=== SOURCE EXCERPT ===
Earnings attributable to different classes of the Company’s common stock are as follows, in thousands:

                                 
    For the Three Months Ended     For the Nine Months Ended  
    May 31,     May 31,  
    2005     2004     2005     2004  
Apollo Education Group
  141,838     101,103     338,483     242,502  
University of Phoenix Online
            8,233               19,608  
 
                       
Total deferred
  141,838     109,336     338,483     262,110  
 
                       

For the three and nine months ended May 31, 2004, the earnings attributable to University of Phoenix Online common stock represent the portion of the earnings of University of Phoenix Online attributed to the shares of University of Phoenix Online common stock outstanding excluding Apollo Education Group’s retained interest in University of Phoenix Online.
=== INFORMATION SHOWN ===
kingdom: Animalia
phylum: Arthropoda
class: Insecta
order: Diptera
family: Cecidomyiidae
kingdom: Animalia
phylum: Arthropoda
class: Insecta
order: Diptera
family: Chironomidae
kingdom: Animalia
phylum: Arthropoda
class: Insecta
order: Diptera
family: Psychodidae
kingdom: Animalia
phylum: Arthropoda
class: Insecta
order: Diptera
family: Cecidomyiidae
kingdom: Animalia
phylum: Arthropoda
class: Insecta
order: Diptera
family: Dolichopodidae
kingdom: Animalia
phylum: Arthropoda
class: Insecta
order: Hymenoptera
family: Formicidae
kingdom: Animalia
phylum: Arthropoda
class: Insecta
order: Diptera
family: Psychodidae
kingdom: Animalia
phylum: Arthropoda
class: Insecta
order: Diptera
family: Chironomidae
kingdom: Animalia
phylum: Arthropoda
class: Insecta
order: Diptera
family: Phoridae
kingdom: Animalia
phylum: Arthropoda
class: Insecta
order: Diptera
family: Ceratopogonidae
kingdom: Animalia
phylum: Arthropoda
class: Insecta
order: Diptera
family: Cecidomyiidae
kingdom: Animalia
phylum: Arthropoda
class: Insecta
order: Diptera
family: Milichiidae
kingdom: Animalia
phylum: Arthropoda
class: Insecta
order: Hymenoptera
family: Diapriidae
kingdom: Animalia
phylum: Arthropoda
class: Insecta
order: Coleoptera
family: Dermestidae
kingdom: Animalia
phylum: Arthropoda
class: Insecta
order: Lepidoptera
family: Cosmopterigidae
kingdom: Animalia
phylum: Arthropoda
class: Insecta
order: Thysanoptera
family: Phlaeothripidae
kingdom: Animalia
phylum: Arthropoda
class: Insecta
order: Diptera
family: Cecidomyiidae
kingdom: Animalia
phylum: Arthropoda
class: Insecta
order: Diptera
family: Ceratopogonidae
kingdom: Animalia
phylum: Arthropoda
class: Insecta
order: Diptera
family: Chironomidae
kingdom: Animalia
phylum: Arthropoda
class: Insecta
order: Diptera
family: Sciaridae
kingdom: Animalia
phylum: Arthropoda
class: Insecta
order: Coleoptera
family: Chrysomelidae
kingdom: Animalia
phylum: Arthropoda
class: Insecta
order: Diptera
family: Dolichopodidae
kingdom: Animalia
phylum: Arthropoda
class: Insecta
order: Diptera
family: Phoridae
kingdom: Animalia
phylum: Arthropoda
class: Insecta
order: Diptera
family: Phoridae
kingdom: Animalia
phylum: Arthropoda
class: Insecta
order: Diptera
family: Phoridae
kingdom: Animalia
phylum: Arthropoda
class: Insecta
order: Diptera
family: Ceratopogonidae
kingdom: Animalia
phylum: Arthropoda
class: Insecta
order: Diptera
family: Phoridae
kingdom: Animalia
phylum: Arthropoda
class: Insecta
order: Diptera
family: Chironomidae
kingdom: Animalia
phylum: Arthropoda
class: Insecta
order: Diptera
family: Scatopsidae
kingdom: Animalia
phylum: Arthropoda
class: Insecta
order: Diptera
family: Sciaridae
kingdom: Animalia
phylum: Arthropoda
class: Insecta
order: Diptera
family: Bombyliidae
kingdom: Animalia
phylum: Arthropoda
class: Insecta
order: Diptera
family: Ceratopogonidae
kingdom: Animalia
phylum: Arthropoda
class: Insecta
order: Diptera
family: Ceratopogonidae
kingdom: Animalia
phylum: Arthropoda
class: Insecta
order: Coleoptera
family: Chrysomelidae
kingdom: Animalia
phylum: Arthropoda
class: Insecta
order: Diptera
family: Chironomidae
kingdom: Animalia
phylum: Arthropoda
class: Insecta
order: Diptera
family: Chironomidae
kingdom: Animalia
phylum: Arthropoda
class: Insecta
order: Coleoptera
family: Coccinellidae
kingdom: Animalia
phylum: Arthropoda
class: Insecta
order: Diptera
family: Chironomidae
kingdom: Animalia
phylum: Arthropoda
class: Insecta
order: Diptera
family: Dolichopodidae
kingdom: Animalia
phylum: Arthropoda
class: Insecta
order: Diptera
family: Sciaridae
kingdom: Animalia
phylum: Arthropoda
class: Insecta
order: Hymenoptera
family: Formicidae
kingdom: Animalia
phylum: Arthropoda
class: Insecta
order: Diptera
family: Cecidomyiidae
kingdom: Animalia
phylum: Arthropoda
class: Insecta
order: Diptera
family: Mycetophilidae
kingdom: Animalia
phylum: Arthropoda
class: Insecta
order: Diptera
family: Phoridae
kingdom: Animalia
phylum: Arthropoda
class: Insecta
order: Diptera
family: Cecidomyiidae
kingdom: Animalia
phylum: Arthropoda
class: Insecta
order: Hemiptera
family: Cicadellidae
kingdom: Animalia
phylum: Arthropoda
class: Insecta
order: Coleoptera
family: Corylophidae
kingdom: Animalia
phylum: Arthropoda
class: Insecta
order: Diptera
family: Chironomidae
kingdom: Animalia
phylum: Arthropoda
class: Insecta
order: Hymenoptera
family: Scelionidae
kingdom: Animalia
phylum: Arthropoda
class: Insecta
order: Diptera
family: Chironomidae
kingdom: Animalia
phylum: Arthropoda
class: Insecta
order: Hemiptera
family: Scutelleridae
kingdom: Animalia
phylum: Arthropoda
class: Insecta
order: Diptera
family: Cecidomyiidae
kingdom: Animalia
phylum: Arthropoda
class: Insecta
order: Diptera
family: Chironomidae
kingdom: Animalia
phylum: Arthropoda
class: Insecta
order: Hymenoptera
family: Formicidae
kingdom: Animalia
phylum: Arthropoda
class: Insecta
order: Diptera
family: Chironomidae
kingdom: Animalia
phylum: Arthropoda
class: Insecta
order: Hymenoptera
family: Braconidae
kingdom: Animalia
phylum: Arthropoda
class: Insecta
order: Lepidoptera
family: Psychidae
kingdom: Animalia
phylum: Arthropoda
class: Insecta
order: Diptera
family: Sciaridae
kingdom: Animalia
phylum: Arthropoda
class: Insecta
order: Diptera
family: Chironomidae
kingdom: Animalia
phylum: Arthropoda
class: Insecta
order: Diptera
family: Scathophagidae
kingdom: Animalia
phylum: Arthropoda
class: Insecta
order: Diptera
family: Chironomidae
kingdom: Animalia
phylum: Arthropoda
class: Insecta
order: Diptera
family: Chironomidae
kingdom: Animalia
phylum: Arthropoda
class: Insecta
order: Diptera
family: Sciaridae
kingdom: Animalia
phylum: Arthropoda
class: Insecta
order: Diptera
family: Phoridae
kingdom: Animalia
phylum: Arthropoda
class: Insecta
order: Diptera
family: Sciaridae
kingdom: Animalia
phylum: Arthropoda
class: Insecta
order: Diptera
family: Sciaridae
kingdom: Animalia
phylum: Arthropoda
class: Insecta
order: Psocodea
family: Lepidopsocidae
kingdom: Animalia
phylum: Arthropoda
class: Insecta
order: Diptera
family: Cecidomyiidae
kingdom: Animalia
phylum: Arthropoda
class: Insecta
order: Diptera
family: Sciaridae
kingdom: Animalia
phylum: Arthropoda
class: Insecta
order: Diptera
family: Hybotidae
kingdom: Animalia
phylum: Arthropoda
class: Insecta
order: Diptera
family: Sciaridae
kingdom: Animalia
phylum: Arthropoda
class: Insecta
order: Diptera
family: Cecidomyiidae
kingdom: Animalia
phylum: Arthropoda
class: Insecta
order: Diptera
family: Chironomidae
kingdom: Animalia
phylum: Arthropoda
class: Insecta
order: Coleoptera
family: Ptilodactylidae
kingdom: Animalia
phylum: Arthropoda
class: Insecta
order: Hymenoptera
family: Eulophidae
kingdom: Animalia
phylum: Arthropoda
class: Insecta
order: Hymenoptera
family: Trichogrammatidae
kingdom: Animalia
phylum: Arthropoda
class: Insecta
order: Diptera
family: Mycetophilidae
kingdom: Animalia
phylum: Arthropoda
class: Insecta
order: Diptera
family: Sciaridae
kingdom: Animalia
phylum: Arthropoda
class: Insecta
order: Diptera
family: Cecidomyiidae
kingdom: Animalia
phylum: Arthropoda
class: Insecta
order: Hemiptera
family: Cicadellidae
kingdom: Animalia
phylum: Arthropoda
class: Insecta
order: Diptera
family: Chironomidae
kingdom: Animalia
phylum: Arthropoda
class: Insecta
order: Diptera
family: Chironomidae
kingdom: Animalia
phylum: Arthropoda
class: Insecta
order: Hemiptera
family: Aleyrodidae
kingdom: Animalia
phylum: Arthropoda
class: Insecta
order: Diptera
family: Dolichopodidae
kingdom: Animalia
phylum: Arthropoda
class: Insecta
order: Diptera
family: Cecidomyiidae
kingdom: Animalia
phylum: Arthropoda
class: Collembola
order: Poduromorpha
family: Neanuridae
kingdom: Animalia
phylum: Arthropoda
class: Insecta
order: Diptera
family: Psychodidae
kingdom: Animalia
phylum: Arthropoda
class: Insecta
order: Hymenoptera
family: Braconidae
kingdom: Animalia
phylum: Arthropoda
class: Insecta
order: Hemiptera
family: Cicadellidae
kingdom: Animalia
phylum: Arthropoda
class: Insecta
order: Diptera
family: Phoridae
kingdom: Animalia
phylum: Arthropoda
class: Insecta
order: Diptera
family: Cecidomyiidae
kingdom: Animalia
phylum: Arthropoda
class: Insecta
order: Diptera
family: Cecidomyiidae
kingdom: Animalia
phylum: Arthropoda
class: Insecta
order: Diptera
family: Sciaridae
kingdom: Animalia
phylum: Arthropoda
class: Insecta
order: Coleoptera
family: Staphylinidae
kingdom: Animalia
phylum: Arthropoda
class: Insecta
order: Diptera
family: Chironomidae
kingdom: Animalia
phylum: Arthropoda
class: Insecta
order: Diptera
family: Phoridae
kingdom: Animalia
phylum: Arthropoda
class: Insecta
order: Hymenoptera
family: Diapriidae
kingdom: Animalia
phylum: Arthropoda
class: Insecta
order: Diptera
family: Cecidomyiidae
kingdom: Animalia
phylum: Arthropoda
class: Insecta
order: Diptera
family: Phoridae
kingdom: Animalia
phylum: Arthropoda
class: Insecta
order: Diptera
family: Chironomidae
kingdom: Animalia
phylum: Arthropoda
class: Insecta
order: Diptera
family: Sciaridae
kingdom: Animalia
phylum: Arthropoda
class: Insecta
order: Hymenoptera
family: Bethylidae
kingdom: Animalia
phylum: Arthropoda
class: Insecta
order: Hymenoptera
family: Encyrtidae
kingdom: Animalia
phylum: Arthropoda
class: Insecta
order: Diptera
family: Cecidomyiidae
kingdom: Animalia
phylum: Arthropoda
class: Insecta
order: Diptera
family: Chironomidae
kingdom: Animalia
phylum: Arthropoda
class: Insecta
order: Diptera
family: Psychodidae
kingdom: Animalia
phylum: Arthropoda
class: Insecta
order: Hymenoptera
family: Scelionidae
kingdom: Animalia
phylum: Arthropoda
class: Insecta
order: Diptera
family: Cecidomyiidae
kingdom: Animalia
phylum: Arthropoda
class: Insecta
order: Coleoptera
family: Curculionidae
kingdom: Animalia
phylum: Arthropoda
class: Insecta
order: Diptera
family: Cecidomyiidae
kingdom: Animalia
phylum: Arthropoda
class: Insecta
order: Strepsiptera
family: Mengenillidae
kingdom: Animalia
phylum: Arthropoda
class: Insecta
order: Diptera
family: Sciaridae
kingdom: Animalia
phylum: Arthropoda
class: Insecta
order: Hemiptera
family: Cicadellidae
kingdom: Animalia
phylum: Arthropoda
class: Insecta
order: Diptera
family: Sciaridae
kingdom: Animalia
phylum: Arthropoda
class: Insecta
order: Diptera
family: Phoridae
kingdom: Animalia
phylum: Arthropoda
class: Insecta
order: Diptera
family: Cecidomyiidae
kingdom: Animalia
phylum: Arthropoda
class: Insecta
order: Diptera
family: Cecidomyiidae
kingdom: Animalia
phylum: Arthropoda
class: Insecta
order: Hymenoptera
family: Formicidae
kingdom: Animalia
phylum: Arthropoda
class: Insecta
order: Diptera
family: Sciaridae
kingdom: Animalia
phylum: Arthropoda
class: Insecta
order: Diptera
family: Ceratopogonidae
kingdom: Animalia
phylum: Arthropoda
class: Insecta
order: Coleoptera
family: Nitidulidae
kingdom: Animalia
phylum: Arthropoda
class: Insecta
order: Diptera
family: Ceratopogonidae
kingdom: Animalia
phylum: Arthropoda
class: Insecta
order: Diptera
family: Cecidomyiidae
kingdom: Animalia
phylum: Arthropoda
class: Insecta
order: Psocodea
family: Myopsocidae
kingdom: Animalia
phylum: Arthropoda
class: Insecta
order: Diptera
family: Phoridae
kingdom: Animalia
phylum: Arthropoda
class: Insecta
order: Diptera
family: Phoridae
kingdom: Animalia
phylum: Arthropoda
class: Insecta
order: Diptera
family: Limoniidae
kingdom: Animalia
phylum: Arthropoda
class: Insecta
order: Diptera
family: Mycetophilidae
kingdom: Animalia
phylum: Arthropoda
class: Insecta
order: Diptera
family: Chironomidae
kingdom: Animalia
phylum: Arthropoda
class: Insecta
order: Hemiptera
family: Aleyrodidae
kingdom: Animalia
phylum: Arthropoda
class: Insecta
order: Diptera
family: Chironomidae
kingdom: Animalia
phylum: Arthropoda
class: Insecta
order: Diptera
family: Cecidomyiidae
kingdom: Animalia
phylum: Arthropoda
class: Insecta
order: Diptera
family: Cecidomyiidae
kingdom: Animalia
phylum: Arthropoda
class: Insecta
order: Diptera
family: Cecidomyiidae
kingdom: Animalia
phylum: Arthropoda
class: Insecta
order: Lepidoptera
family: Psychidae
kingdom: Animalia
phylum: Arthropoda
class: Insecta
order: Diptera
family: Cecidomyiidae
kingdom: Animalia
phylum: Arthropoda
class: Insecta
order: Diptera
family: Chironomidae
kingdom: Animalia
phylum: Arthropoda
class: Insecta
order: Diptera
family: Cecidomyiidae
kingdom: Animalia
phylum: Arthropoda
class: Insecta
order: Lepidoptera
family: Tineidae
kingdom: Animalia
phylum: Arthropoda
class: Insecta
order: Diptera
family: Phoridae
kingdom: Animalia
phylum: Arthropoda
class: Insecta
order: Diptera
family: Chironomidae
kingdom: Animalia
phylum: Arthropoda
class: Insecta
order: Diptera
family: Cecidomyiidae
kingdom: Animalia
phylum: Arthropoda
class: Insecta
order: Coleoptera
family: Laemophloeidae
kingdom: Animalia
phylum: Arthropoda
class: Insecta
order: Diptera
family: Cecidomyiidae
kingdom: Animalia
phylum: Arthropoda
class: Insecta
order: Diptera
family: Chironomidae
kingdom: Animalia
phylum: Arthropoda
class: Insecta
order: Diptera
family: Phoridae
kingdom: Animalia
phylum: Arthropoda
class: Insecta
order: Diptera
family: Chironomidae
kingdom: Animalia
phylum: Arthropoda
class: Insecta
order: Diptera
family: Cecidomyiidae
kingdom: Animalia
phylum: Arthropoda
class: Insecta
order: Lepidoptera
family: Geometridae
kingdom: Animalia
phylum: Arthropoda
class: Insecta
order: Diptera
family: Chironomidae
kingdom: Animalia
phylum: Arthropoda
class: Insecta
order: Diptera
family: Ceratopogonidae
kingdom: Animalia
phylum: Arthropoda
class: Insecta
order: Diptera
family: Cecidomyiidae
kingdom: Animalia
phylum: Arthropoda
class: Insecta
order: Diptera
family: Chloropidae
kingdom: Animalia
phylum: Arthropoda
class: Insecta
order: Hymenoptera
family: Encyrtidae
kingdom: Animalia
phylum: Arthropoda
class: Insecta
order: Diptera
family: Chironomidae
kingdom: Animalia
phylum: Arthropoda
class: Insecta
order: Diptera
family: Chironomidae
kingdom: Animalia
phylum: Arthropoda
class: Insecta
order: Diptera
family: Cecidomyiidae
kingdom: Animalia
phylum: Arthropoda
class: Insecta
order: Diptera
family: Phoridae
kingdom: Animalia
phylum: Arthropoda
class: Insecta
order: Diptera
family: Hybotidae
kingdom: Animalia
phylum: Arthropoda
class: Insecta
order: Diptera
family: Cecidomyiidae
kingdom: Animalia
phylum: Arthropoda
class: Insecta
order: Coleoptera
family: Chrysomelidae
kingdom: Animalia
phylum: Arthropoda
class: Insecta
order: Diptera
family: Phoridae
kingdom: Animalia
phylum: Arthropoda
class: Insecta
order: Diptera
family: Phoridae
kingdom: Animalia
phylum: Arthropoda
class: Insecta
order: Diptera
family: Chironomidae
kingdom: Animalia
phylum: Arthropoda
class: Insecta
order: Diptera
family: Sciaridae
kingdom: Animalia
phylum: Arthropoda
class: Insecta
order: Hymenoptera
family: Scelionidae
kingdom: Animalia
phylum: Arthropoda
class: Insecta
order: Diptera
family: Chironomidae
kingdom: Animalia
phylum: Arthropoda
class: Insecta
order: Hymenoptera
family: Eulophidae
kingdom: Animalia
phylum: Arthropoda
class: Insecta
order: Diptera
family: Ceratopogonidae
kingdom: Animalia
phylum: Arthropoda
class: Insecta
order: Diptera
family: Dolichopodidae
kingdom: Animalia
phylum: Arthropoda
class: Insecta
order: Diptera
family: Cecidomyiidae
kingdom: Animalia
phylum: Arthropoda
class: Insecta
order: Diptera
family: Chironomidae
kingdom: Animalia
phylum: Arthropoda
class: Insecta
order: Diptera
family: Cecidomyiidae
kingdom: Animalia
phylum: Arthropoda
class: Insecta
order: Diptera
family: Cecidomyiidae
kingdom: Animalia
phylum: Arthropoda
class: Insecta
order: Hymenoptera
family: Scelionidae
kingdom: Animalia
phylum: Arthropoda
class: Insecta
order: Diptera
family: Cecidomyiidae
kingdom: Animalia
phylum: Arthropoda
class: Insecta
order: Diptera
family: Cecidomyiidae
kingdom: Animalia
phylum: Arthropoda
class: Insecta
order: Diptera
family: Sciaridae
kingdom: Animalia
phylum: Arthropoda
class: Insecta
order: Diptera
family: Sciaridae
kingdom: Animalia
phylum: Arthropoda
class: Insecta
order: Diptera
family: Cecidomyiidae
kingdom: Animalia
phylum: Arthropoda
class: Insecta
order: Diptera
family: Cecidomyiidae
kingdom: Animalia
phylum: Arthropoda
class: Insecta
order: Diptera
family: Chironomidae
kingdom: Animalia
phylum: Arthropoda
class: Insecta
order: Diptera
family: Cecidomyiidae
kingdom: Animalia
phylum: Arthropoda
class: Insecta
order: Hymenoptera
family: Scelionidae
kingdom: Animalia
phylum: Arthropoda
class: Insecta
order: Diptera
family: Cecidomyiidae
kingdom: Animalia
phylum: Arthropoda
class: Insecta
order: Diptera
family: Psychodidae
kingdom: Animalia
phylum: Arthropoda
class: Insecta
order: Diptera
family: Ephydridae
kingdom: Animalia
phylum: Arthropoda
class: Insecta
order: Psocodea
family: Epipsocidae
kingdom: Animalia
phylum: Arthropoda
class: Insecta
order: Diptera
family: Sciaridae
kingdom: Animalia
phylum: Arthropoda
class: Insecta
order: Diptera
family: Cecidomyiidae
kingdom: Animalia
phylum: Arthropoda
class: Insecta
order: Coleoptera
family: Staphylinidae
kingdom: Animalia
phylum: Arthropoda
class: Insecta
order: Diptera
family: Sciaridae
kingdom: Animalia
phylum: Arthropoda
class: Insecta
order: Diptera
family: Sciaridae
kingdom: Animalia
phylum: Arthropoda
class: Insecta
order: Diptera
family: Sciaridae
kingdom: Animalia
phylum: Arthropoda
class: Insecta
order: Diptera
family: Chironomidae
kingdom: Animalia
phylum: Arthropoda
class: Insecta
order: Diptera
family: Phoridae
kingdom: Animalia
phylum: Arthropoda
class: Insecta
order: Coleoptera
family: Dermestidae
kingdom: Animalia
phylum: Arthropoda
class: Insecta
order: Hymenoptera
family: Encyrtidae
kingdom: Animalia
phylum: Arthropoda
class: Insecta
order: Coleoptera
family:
===
• REQUIRED WORK
- 1) Transcribe the part of the earnings excerpt starting with "Total deferred" and going on through "of Phoenix Online.".
- 2) According to the earnings excerpt, what do the earnings attributable to University of Phoenix Online common stock represent for the three and nine months ended May 31, 2004?

• SOLVED TASKS
- 1)
Total deferred
  141,838     109,336     338,483     262,110  
 
                       

For the three and nine months ended May 31, 2004, the earnings attributable to University of Phoenix Online common stock represent the portion of the earnings of University of Phoenix Online attributed to the shares of University of Phoenix Online common stock outstanding excluding Apollo Education Group’s retained interest in University of Phoenix Online.

- 2) They represent the portion of University of Phoenix Online's earnings attributed to the outstanding shares of University of Phoenix Online common stock, excluding Apollo Education Group's retained interest in University of Phoenix Online.